Stored items
>>>

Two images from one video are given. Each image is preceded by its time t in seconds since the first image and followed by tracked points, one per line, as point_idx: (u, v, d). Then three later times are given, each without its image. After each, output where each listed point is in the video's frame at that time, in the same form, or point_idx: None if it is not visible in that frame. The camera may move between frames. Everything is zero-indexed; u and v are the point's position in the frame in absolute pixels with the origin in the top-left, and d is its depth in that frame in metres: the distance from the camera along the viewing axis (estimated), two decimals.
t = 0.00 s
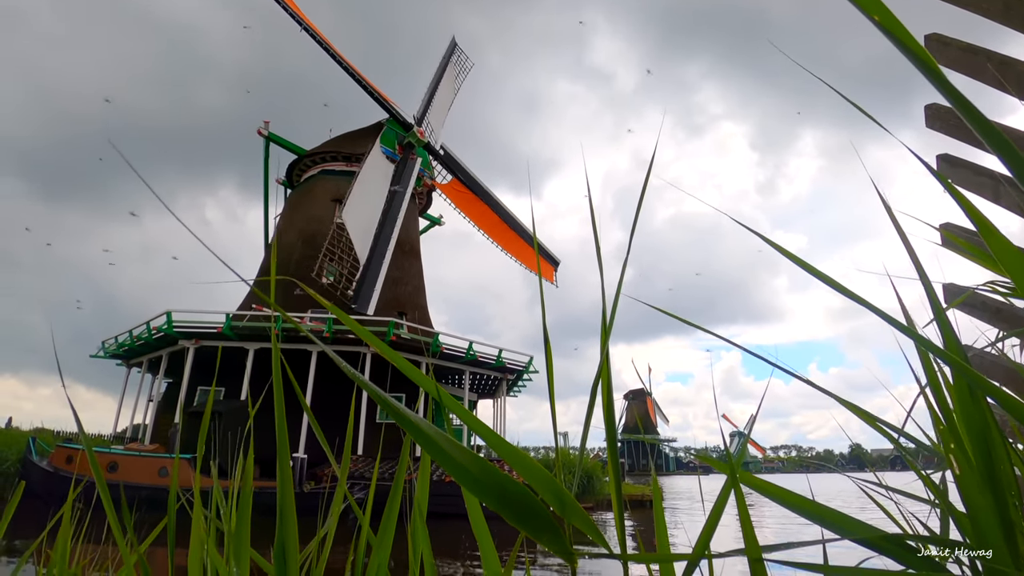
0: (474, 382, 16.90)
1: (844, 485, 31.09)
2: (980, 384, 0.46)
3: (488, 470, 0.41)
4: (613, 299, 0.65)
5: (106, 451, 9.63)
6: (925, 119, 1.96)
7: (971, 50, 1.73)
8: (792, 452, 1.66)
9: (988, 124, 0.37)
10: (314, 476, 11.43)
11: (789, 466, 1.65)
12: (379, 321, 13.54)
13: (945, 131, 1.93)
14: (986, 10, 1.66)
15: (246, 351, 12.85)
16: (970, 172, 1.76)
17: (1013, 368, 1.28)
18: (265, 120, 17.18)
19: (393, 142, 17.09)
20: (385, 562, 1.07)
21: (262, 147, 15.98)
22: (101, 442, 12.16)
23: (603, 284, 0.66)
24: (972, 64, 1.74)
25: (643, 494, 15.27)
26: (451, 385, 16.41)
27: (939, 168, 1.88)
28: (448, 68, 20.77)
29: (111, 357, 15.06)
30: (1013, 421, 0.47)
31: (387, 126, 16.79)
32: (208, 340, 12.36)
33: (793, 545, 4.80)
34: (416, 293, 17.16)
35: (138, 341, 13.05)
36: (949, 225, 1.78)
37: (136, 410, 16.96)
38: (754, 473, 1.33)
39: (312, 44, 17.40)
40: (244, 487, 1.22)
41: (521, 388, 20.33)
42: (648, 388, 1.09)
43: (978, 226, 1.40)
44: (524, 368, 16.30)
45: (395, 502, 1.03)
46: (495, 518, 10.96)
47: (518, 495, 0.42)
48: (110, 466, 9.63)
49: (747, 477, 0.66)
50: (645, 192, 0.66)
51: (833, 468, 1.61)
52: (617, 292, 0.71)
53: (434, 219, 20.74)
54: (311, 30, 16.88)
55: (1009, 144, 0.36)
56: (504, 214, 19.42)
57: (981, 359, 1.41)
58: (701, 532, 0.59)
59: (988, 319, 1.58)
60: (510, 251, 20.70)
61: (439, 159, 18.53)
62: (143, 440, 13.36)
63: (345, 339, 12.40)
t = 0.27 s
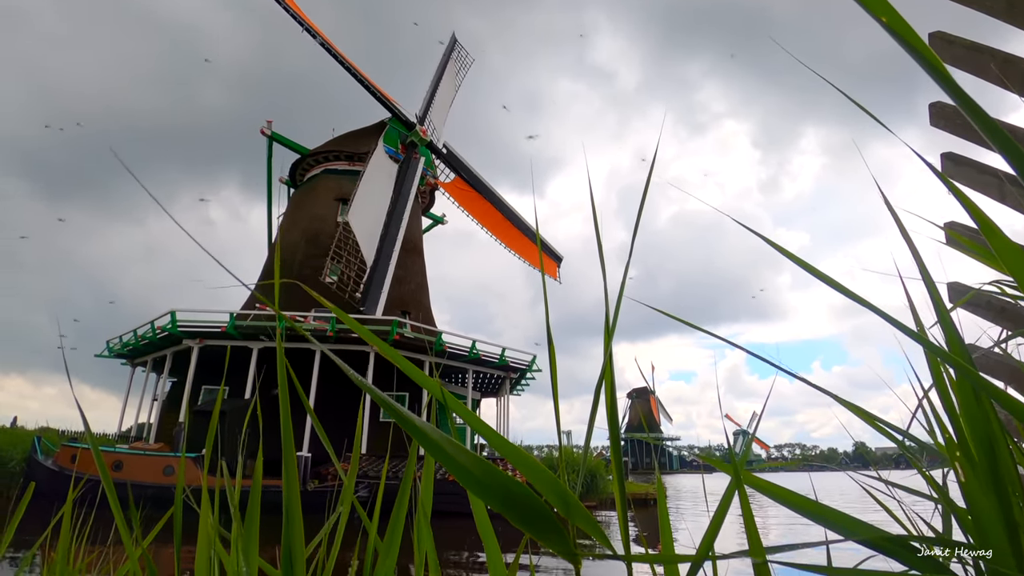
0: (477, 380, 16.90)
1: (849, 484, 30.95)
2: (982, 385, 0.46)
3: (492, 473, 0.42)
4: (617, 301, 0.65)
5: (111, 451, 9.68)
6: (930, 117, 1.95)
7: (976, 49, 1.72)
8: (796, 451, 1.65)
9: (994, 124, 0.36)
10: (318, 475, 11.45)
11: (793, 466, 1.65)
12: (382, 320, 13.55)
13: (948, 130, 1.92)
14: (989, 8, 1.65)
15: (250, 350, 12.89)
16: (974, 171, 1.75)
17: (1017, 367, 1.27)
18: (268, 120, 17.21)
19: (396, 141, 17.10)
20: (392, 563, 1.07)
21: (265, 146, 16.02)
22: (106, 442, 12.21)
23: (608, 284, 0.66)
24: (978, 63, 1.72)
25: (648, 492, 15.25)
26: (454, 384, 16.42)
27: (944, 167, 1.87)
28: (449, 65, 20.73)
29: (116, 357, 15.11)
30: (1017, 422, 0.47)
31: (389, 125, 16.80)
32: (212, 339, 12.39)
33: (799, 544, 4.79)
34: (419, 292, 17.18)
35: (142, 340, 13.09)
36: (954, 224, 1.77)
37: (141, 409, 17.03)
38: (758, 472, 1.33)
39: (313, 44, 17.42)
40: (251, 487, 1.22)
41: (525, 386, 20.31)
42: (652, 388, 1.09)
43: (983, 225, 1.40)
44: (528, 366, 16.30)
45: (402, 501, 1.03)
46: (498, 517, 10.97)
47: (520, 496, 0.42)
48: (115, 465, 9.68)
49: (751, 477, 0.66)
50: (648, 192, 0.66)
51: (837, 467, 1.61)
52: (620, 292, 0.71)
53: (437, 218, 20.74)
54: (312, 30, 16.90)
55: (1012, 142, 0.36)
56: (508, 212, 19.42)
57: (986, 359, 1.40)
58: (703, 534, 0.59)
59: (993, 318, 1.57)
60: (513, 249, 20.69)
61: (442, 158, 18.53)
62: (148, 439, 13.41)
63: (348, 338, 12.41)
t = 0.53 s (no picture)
0: (480, 381, 16.91)
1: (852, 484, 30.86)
2: (987, 382, 0.46)
3: (500, 472, 0.42)
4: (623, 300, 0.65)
5: (115, 452, 9.70)
6: (933, 115, 1.94)
7: (980, 47, 1.72)
8: (800, 451, 1.65)
9: (997, 122, 0.37)
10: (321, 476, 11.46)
11: (798, 465, 1.64)
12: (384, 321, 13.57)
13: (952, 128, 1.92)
14: (993, 6, 1.65)
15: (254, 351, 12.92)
16: (977, 170, 1.75)
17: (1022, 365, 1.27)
18: (271, 122, 17.26)
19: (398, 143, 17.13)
20: (394, 562, 1.07)
21: (268, 148, 16.06)
22: (111, 443, 12.24)
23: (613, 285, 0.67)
24: (981, 60, 1.72)
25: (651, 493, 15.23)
26: (457, 385, 16.43)
27: (947, 165, 1.86)
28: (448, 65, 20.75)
29: (120, 358, 15.15)
30: None
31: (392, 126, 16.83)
32: (216, 341, 12.42)
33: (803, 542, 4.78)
34: (422, 292, 17.19)
35: (146, 342, 13.14)
36: (958, 222, 1.77)
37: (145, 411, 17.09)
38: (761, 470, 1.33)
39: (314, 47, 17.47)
40: (253, 487, 1.22)
41: (528, 386, 20.33)
42: (656, 388, 1.09)
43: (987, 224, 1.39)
44: (531, 367, 16.30)
45: (405, 501, 1.03)
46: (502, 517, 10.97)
47: (526, 494, 0.42)
48: (120, 467, 9.70)
49: (756, 476, 0.66)
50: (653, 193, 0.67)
51: (841, 466, 1.60)
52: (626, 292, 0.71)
53: (439, 219, 20.76)
54: (314, 34, 16.96)
55: (1014, 135, 0.36)
56: (510, 211, 19.44)
57: (990, 357, 1.40)
58: (710, 533, 0.59)
59: (998, 316, 1.57)
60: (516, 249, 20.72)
61: (444, 158, 18.56)
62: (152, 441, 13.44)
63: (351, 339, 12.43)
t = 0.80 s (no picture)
0: (482, 379, 16.91)
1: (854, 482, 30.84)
2: (989, 384, 0.46)
3: (504, 475, 0.42)
4: (624, 300, 0.65)
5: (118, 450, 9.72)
6: (936, 114, 1.94)
7: (983, 45, 1.71)
8: (802, 449, 1.65)
9: (992, 124, 0.37)
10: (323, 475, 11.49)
11: (800, 463, 1.64)
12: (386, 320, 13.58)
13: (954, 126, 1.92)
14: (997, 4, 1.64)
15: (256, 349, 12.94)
16: (980, 168, 1.74)
17: None
18: (273, 120, 17.26)
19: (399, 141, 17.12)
20: (396, 560, 1.07)
21: (270, 147, 16.08)
22: (114, 442, 12.27)
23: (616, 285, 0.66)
24: (984, 59, 1.72)
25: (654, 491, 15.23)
26: (460, 383, 16.44)
27: (950, 163, 1.86)
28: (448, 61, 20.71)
29: (123, 356, 15.18)
30: None
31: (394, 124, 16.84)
32: (218, 339, 12.44)
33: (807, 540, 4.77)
34: (424, 291, 17.20)
35: (149, 341, 13.16)
36: (960, 221, 1.76)
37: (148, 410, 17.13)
38: (763, 468, 1.33)
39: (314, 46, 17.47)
40: (254, 485, 1.22)
41: (530, 384, 20.33)
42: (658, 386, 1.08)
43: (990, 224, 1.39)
44: (533, 365, 16.30)
45: (407, 499, 1.03)
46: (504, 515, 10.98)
47: (528, 496, 0.42)
48: (123, 464, 9.72)
49: (758, 475, 0.66)
50: (656, 190, 0.66)
51: (843, 465, 1.60)
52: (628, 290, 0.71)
53: (441, 217, 20.76)
54: (314, 33, 16.96)
55: (1010, 134, 0.36)
56: (513, 208, 19.46)
57: (992, 355, 1.40)
58: (712, 532, 0.59)
59: (1000, 315, 1.57)
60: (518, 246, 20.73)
61: (446, 156, 18.56)
62: (155, 439, 13.47)
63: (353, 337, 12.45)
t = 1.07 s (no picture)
0: (483, 381, 16.90)
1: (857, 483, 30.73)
2: (990, 390, 0.46)
3: (507, 479, 0.42)
4: (625, 303, 0.65)
5: (120, 452, 9.70)
6: (936, 116, 1.94)
7: (984, 48, 1.71)
8: (804, 450, 1.65)
9: (986, 131, 0.37)
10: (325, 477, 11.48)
11: (801, 465, 1.64)
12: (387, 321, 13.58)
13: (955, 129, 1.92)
14: (997, 7, 1.64)
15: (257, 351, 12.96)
16: (980, 169, 1.75)
17: None
18: (273, 122, 17.28)
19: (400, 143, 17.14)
20: (397, 564, 1.07)
21: (271, 149, 16.10)
22: (116, 443, 12.29)
23: (617, 288, 0.66)
24: (986, 61, 1.72)
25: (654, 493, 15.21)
26: (461, 384, 16.42)
27: (951, 164, 1.86)
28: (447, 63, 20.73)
29: (124, 358, 15.20)
30: None
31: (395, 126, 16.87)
32: (220, 341, 12.46)
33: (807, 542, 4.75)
34: (425, 292, 17.20)
35: (150, 342, 13.16)
36: (961, 223, 1.76)
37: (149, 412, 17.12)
38: (765, 470, 1.33)
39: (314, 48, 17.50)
40: (255, 488, 1.22)
41: (532, 385, 20.31)
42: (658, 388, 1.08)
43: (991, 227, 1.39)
44: (534, 366, 16.29)
45: (408, 502, 1.03)
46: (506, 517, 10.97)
47: (529, 497, 0.42)
48: (124, 467, 9.70)
49: (759, 478, 0.66)
50: (657, 194, 0.66)
51: (845, 466, 1.60)
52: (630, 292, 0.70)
53: (442, 219, 20.76)
54: (315, 36, 17.00)
55: (997, 137, 0.37)
56: (514, 209, 19.46)
57: (993, 356, 1.39)
58: (714, 538, 0.58)
59: (1002, 317, 1.57)
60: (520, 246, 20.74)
61: (447, 157, 18.58)
62: (157, 441, 13.48)
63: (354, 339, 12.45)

<<<

WORK INSTRUCTIONS
Retyping should start at the first line of the data above and stop after the line with "49: (747, 477, 0.66)", and no picture should be included.

WRITTEN RESPONSE
Two images from one video are given. Each image is preceded by its time t in seconds since the first image and followed by tracked points, one per line, as point_idx: (u, v, d). Then three later times are given, each without its image. After each, output where each listed point is in the video's frame at that time, in the same form, or point_idx: None if it is not visible in that frame. The camera may move between frames. Everything is zero-indexed; u and v are the point's position in the frame in absolute pixels with the origin in the top-left, and d is its depth in that frame in metres: the distance from the camera along the viewing axis (estimated), two decimals.
t = 0.00 s
0: (474, 382, 16.90)
1: (844, 485, 31.09)
2: (980, 384, 0.46)
3: (488, 470, 0.41)
4: (613, 299, 0.65)
5: (106, 451, 9.63)
6: (925, 119, 1.96)
7: (971, 50, 1.73)
8: (792, 452, 1.66)
9: (988, 124, 0.37)
10: (314, 476, 11.43)
11: (789, 466, 1.65)
12: (379, 321, 13.54)
13: (945, 131, 1.93)
14: (986, 10, 1.66)
15: (246, 351, 12.85)
16: (970, 172, 1.76)
17: (1013, 368, 1.28)
18: (265, 120, 17.18)
19: (393, 142, 17.09)
20: (385, 562, 1.07)
21: (262, 147, 15.98)
22: (101, 442, 12.16)
23: (603, 284, 0.66)
24: (972, 64, 1.74)
25: (643, 494, 15.27)
26: (451, 385, 16.41)
27: (939, 168, 1.88)
28: (448, 68, 20.77)
29: (111, 357, 15.06)
30: (1013, 421, 0.47)
31: (387, 126, 16.79)
32: (208, 340, 12.36)
33: (793, 545, 4.80)
34: (416, 293, 17.16)
35: (138, 341, 13.05)
36: (949, 225, 1.78)
37: (136, 410, 16.96)
38: (754, 473, 1.33)
39: (312, 44, 17.40)
40: (244, 487, 1.22)
41: (521, 388, 20.33)
42: (648, 388, 1.09)
43: (978, 226, 1.40)
44: (524, 368, 16.30)
45: (395, 502, 1.03)
46: (495, 518, 10.96)
47: (518, 495, 0.42)
48: (110, 466, 9.63)
49: (747, 477, 0.66)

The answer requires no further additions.